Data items
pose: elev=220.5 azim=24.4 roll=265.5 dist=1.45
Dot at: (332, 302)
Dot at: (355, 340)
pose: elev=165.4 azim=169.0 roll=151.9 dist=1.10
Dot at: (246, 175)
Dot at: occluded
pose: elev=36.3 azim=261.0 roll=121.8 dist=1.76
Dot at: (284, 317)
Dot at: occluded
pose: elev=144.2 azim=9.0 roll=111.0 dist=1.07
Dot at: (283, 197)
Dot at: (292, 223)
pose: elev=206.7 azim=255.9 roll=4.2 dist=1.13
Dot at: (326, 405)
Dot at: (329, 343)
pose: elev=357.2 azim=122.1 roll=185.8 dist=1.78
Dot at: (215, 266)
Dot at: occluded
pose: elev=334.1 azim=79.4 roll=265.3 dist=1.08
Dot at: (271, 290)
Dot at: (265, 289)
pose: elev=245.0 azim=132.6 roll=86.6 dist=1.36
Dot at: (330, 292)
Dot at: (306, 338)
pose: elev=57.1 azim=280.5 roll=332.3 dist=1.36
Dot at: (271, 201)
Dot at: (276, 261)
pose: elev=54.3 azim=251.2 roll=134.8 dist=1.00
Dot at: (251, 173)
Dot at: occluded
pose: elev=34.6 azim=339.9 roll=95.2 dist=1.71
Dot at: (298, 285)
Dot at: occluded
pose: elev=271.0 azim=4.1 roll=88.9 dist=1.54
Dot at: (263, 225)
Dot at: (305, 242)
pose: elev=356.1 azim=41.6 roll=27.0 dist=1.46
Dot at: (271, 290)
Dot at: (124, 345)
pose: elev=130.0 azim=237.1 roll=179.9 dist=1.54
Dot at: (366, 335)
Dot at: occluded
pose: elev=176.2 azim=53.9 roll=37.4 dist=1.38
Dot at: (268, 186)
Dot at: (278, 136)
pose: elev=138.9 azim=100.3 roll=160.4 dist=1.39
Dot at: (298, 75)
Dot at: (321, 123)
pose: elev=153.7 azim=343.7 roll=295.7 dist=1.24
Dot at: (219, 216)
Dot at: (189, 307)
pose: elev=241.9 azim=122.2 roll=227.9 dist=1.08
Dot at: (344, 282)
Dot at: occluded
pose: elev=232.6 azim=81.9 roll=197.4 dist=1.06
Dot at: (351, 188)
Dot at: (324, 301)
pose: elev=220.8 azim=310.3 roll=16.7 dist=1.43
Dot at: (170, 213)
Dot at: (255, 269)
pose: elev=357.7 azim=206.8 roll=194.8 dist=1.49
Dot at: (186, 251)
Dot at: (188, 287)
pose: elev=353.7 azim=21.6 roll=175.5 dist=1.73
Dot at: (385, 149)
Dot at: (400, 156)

_Work to be completed_: Rewrite the material above, replacing every "pose" with "camera" and keeping everything else the same.

_Problem solution_:
camera: elev=220.5 azim=24.4 roll=265.5 dist=1.45
Dot at: (332, 302)
Dot at: (355, 340)
camera: elev=165.4 azim=169.0 roll=151.9 dist=1.10
Dot at: (246, 175)
Dot at: occluded
camera: elev=36.3 azim=261.0 roll=121.8 dist=1.76
Dot at: (284, 317)
Dot at: occluded
camera: elev=144.2 azim=9.0 roll=111.0 dist=1.07
Dot at: (283, 197)
Dot at: (292, 223)
camera: elev=206.7 azim=255.9 roll=4.2 dist=1.13
Dot at: (326, 405)
Dot at: (329, 343)
camera: elev=357.2 azim=122.1 roll=185.8 dist=1.78
Dot at: (215, 266)
Dot at: occluded
camera: elev=334.1 azim=79.4 roll=265.3 dist=1.08
Dot at: (271, 290)
Dot at: (265, 289)
camera: elev=245.0 azim=132.6 roll=86.6 dist=1.36
Dot at: (330, 292)
Dot at: (306, 338)
camera: elev=57.1 azim=280.5 roll=332.3 dist=1.36
Dot at: (271, 201)
Dot at: (276, 261)
camera: elev=54.3 azim=251.2 roll=134.8 dist=1.00
Dot at: (251, 173)
Dot at: occluded
camera: elev=34.6 azim=339.9 roll=95.2 dist=1.71
Dot at: (298, 285)
Dot at: occluded
camera: elev=271.0 azim=4.1 roll=88.9 dist=1.54
Dot at: (263, 225)
Dot at: (305, 242)
camera: elev=356.1 azim=41.6 roll=27.0 dist=1.46
Dot at: (271, 290)
Dot at: (124, 345)
camera: elev=130.0 azim=237.1 roll=179.9 dist=1.54
Dot at: (366, 335)
Dot at: occluded
camera: elev=176.2 azim=53.9 roll=37.4 dist=1.38
Dot at: (268, 186)
Dot at: (278, 136)
camera: elev=138.9 azim=100.3 roll=160.4 dist=1.39
Dot at: (298, 75)
Dot at: (321, 123)
camera: elev=153.7 azim=343.7 roll=295.7 dist=1.24
Dot at: (219, 216)
Dot at: (189, 307)
camera: elev=241.9 azim=122.2 roll=227.9 dist=1.08
Dot at: (344, 282)
Dot at: occluded
camera: elev=232.6 azim=81.9 roll=197.4 dist=1.06
Dot at: (351, 188)
Dot at: (324, 301)
camera: elev=220.8 azim=310.3 roll=16.7 dist=1.43
Dot at: (170, 213)
Dot at: (255, 269)
camera: elev=357.7 azim=206.8 roll=194.8 dist=1.49
Dot at: (186, 251)
Dot at: (188, 287)
camera: elev=353.7 azim=21.6 roll=175.5 dist=1.73
Dot at: (385, 149)
Dot at: (400, 156)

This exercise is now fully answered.